16
Membraneuze Nefropathie (MN)
MN is in ongeveer 30% van de gevallen van NS bij blanke volwassenen de onderliggende aandoening.
Bij MN ontstaat de schade aan de glomeruli door neerslag van afweerstoffen en ontstekingseiwitten
in de glomerulaire filter. MN kan voorkomen in het kader van een systeemziekte zoals SLE, en het
gevolg zijn van onderliggende infecties (hepatitis B, (congenitale) syphilis, malaria), maligniteiten, of
het gebruik van medicatie (NSAID’s, goud). Wanneer er geen onderliggende oorzaak wordt gevonden
(wat in het merendeel het geval is) spreken we van een idiopathische MN. Recent is een antistof
ontdekt (anti-fosfolipase A2 receptor antistoffen, gericht tegen een eiwit op de podocyten) die bij
70% van de patiënten met idiopathisch MN aantoonbaar is. Daarmee is MN in essentie een auto-
immuun ziekte.
IgA-nefropathie (IgAN)
IgAN is de meest voorkomende glomerulaire nierziekte bij volwassenen, ook wel de ziekte van Berger
genoemd.
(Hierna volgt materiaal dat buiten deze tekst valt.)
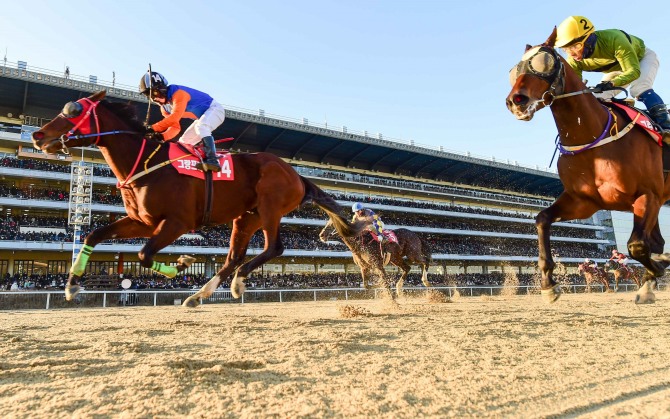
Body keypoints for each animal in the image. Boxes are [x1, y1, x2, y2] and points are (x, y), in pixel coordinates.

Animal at [31, 91, 368, 308]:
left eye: (73, 111)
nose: (37, 135)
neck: (146, 163)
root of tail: (297, 174)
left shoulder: (177, 223)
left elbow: (144, 254)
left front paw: (182, 263)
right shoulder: (143, 220)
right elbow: (95, 234)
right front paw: (72, 285)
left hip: (271, 206)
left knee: (274, 248)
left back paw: (237, 282)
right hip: (247, 217)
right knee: (234, 256)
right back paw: (200, 294)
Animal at [506, 28, 668, 306]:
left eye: (544, 63)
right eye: (514, 70)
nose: (516, 101)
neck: (592, 135)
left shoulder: (648, 195)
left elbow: (636, 245)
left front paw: (657, 268)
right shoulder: (584, 202)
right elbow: (542, 219)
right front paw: (549, 284)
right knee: (657, 241)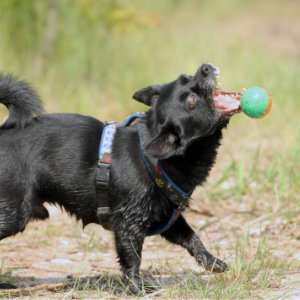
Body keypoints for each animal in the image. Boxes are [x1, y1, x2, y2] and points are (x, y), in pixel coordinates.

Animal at [0, 63, 239, 292]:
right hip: (14, 214)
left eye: (187, 77)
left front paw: (211, 261)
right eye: (191, 100)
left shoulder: (166, 216)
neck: (157, 159)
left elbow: (191, 237)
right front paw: (136, 287)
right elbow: (132, 257)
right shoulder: (128, 223)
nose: (205, 68)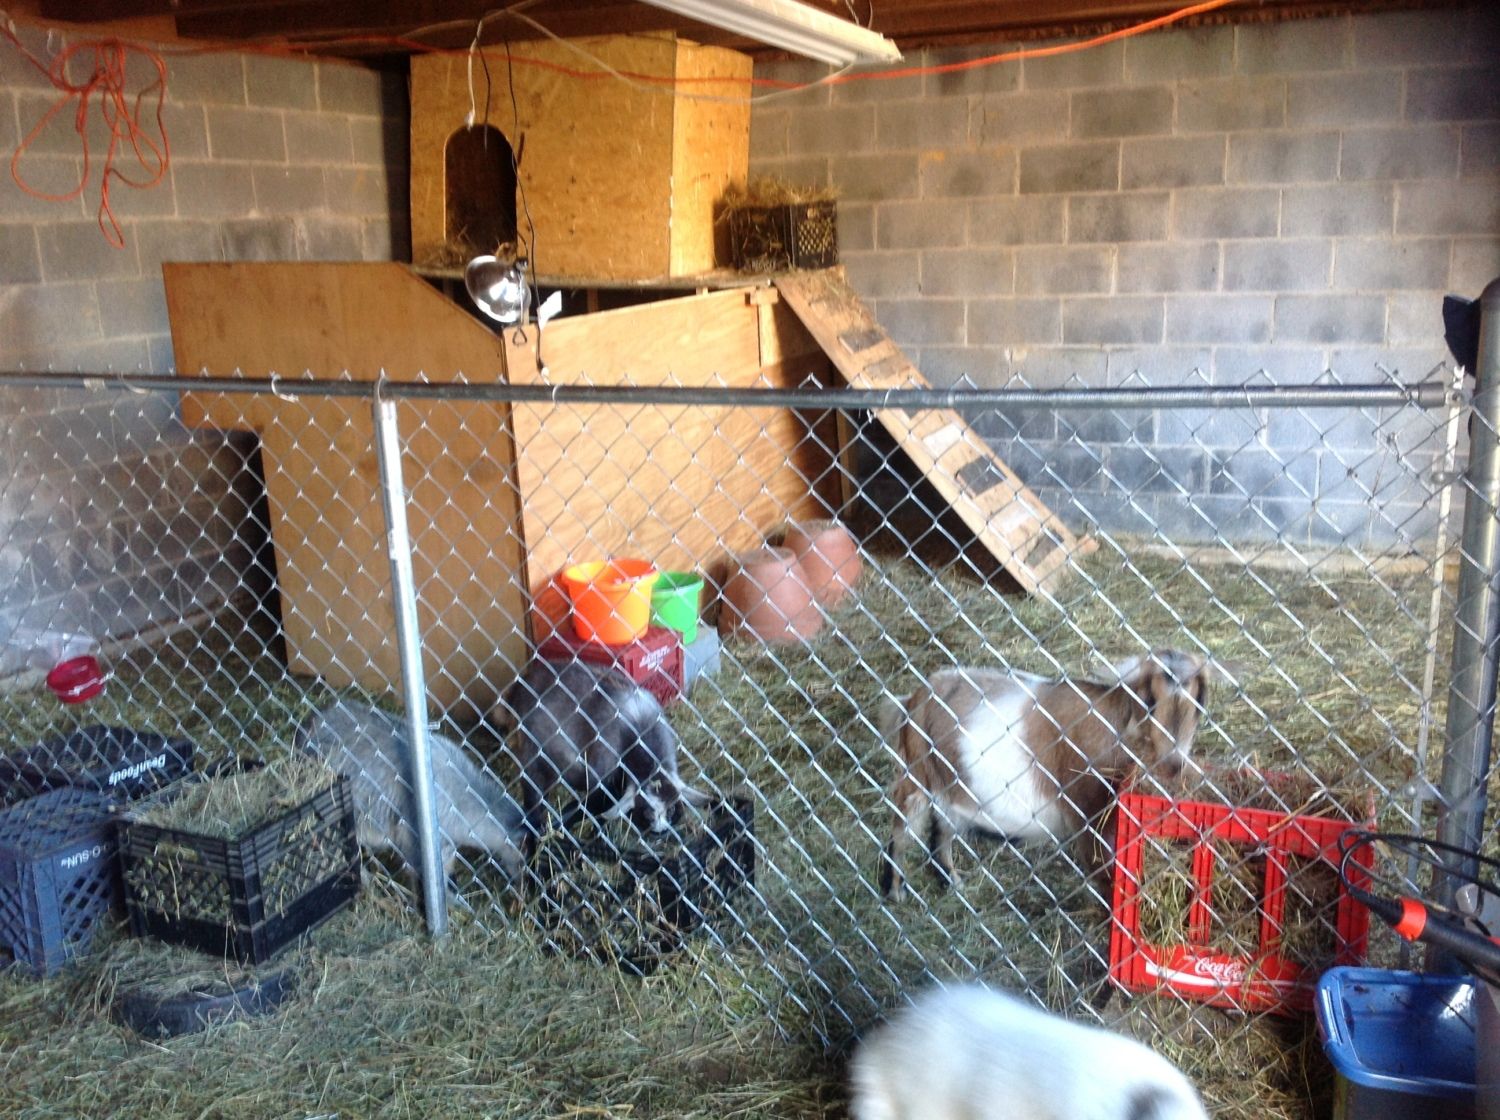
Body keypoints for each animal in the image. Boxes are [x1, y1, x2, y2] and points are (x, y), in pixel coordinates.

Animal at [498, 660, 711, 848]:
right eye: (646, 814)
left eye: (672, 808)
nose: (662, 830)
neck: (641, 727)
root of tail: (519, 687)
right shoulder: (604, 763)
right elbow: (597, 801)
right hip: (532, 751)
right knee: (533, 793)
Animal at [878, 650, 1209, 900]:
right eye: (1150, 702)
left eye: (1197, 705)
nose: (1174, 764)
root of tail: (913, 699)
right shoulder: (1086, 813)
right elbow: (1102, 871)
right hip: (916, 778)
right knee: (902, 829)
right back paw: (895, 891)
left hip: (953, 790)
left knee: (941, 831)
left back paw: (953, 882)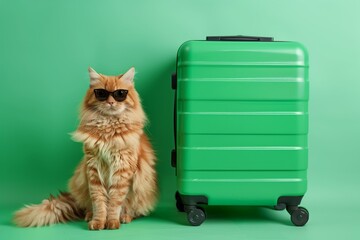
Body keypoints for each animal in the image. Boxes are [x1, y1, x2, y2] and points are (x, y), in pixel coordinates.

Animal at [14, 66, 158, 230]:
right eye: (101, 93)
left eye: (120, 94)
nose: (110, 102)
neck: (108, 128)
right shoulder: (93, 169)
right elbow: (99, 202)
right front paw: (98, 222)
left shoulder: (122, 170)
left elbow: (115, 202)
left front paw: (112, 222)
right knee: (88, 207)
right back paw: (89, 215)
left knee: (133, 210)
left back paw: (125, 217)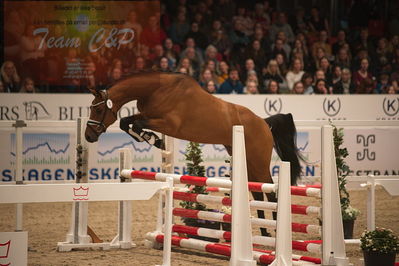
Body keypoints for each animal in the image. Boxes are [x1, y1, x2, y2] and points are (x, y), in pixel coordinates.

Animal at [85, 71, 304, 236]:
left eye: (98, 110)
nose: (88, 136)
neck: (157, 90)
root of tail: (264, 123)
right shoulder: (147, 115)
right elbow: (126, 122)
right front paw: (151, 139)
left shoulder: (168, 124)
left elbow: (137, 124)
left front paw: (154, 139)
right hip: (245, 158)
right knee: (258, 191)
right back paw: (264, 232)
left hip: (258, 162)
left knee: (271, 192)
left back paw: (274, 233)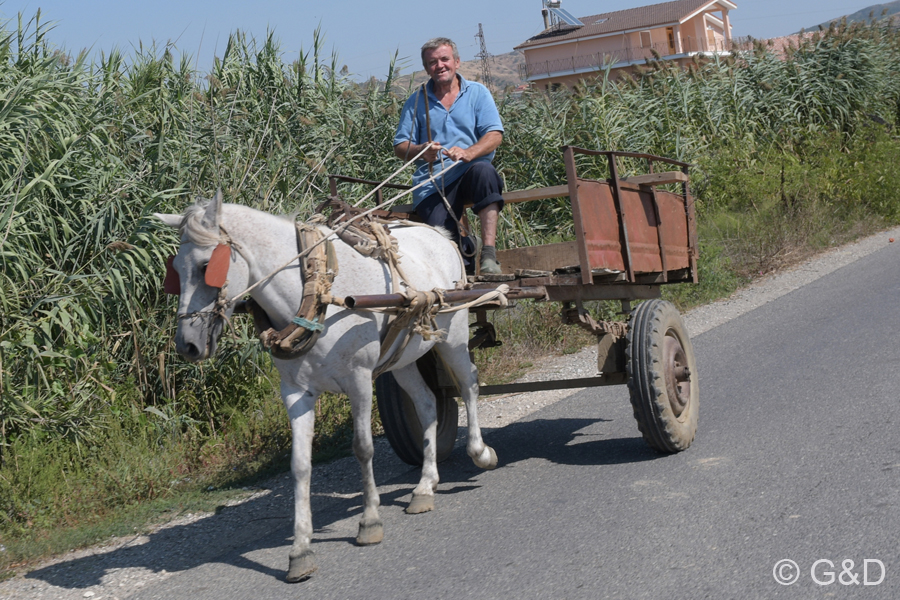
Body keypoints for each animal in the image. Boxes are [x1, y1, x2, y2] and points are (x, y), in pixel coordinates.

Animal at [153, 195, 492, 584]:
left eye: (208, 265)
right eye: (175, 271)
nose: (187, 345)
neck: (316, 292)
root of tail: (438, 234)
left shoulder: (359, 379)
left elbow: (363, 448)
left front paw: (369, 521)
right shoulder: (296, 392)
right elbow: (300, 466)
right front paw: (300, 549)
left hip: (453, 334)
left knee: (468, 383)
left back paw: (480, 452)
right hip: (401, 358)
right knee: (426, 404)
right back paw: (424, 486)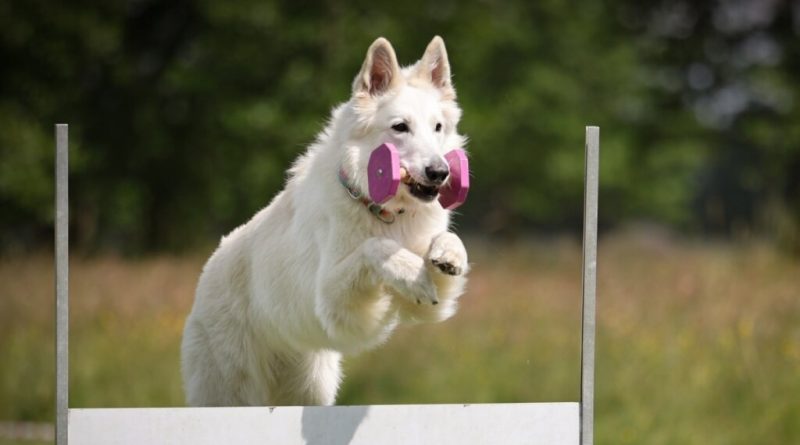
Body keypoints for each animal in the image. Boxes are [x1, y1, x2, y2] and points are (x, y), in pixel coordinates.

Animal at [181, 36, 468, 404]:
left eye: (438, 128)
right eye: (400, 127)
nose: (440, 172)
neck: (385, 214)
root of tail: (205, 275)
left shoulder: (427, 308)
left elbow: (446, 244)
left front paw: (448, 255)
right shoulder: (336, 304)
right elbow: (374, 248)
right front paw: (411, 273)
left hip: (311, 388)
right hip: (233, 394)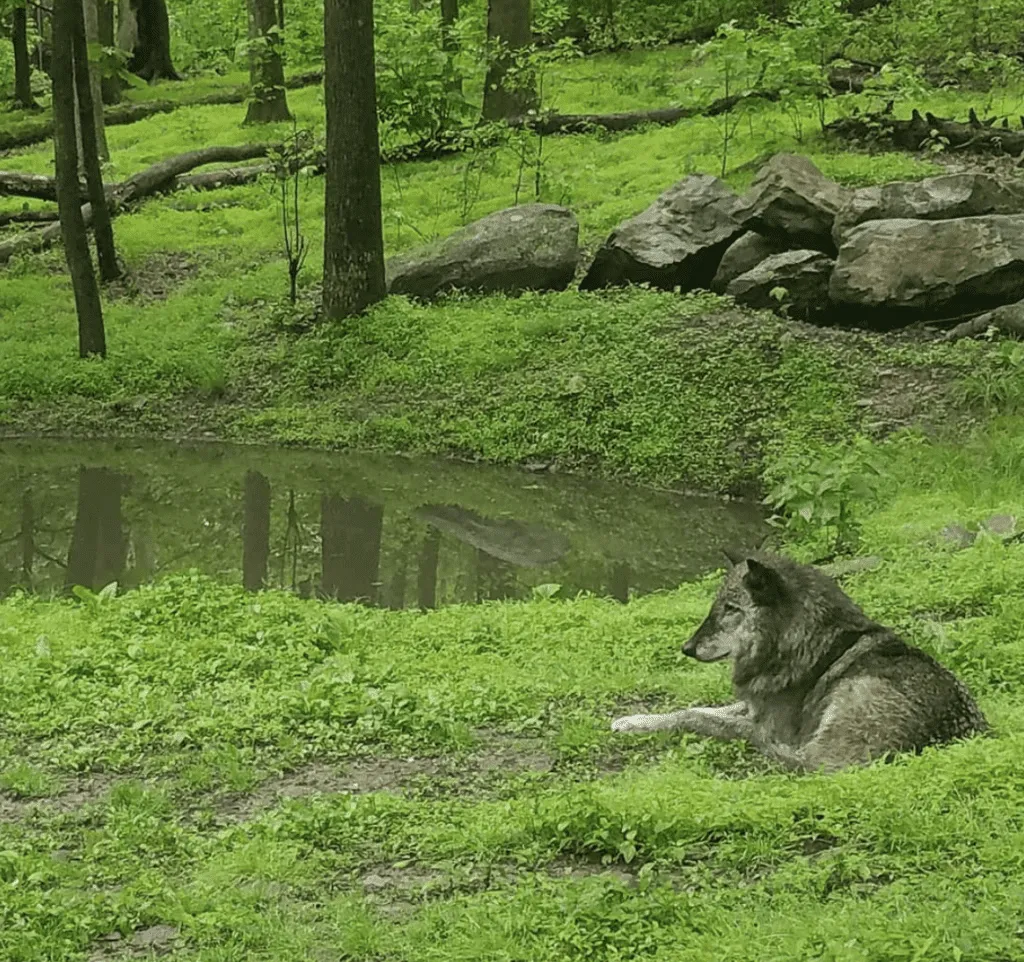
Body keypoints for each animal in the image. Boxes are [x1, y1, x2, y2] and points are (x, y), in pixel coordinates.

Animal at [610, 553, 987, 770]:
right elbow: (692, 709)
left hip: (853, 692)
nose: (687, 648)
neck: (794, 640)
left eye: (731, 610)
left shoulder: (769, 720)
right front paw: (633, 721)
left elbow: (698, 717)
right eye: (715, 606)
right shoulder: (755, 703)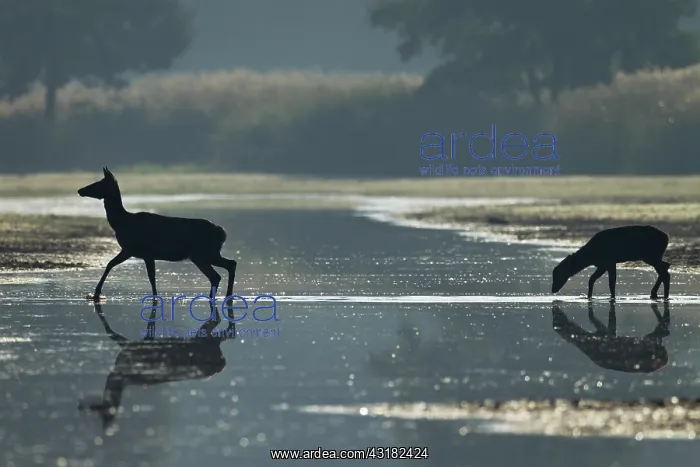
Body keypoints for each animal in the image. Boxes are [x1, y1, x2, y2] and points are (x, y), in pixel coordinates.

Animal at [78, 167, 238, 313]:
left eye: (99, 183)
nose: (80, 190)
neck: (121, 222)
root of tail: (222, 232)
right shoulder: (138, 252)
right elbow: (116, 265)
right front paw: (95, 294)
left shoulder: (137, 250)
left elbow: (144, 274)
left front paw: (96, 294)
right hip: (201, 255)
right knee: (220, 272)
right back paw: (222, 297)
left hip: (206, 253)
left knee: (226, 268)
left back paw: (222, 298)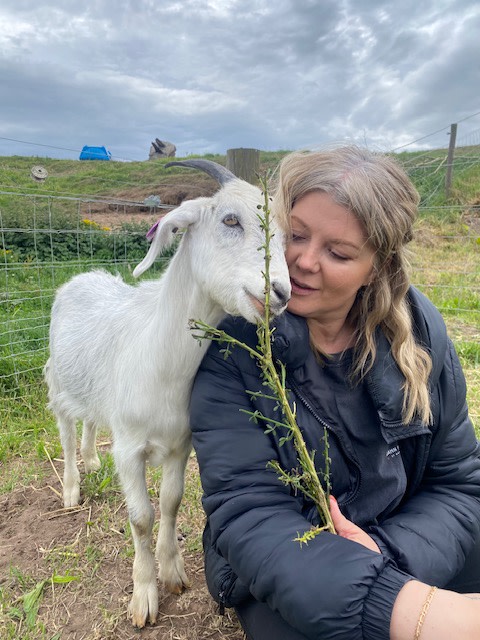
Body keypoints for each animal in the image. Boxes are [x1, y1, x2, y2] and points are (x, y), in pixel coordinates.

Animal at [44, 159, 291, 628]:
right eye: (230, 220)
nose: (282, 293)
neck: (159, 358)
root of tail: (81, 278)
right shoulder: (129, 449)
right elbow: (141, 518)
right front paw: (144, 596)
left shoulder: (181, 444)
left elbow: (172, 502)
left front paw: (173, 572)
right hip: (58, 381)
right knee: (65, 430)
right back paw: (70, 488)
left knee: (89, 420)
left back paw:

IgAN wordt gekenmerkt door neerslagen van IgA in de glomerulus. Meestal leidt IgAN tot
hematurie, proteïnurie en nierfalen op de lange termijn. NS komt zelden voor bij IgAN. Als er een
zuiver NS voorkomt bij IgAN, dan is er meestal sprake van een samenloop van MCNS of FSGS met IgA
deposities. IgAN kan ook voorkomen in het kader van Henoch-Schönlein vasculitis.
Glomerulaire aandoeningen in het kader van systeemziekten
Bij SLE is er productie van antistoffen tegen lichaamseigen eiwitten. De gevormde antistof-
antilichaam complexen worden vervolgens in de nier gedeponeerd en brengen daar een
ontstekingsreactie op gang. Bij amyloïdose is er sprake van vorming en neerslag van abnormaal eiwit.
Bij diabetes treedt via verschillende mechanismen (welke hier buiten beschouwing worden gelaten)
schade op aan het glomerulaire filter.
2.2.2 Kinderen
NS bij kinderen is meestal idiopatisch, dat wil zeggen dat er geen oorzaak bekend is. Congenitaal
NS(optredend in de eerste 3 levensmaanden) en secundair NS (SLE, Henoch-Schönlein vasculitis,
amyloïdose en diabetes mellitus) bij kinderen worden in deze zorgstandaard niet besproken.
De volgende vormen van NS komen bij kinderen het vaakst voor en worden in deze zorgstandaard
behandeld:
Minimal Change Nefrotisch Syndroom (MCNS);
Focale Segmentale Glomerulosclerose (FSGS);
Membraneuze Nefropathie (MN).
Minimal Change Nefrotisch Syndroom (MNCS)
MCNS is bij kinderen de meest voorkomende oorzaak van NS (75-85%). MCNS heeft over het
algemeen een goede prognose. Bij het overgrote deel van de kinderen leidt de behandeling met
prednison tot het volledig verdwijnen van de proteïnurie (80-93%). Er is dan sprake van een
steroidgevoelig NS. Echter 80% van de kinderen met prednisongevoelig NS krijgt één of meerdere
recidieven. Wanneer in het eerste half jaar na het bereiken van initiële remissie twee of meer
recidieven optreden of in één willekeurige periode van 12 maanden vier of meer, spreekt men van
frequent recidiverend NS. Als een recidief optreedt tijdens het verminderen van de
prednisondosering of binnen 2 weken na het staken ervan, noemt men dit prednisonafhankelijk NS.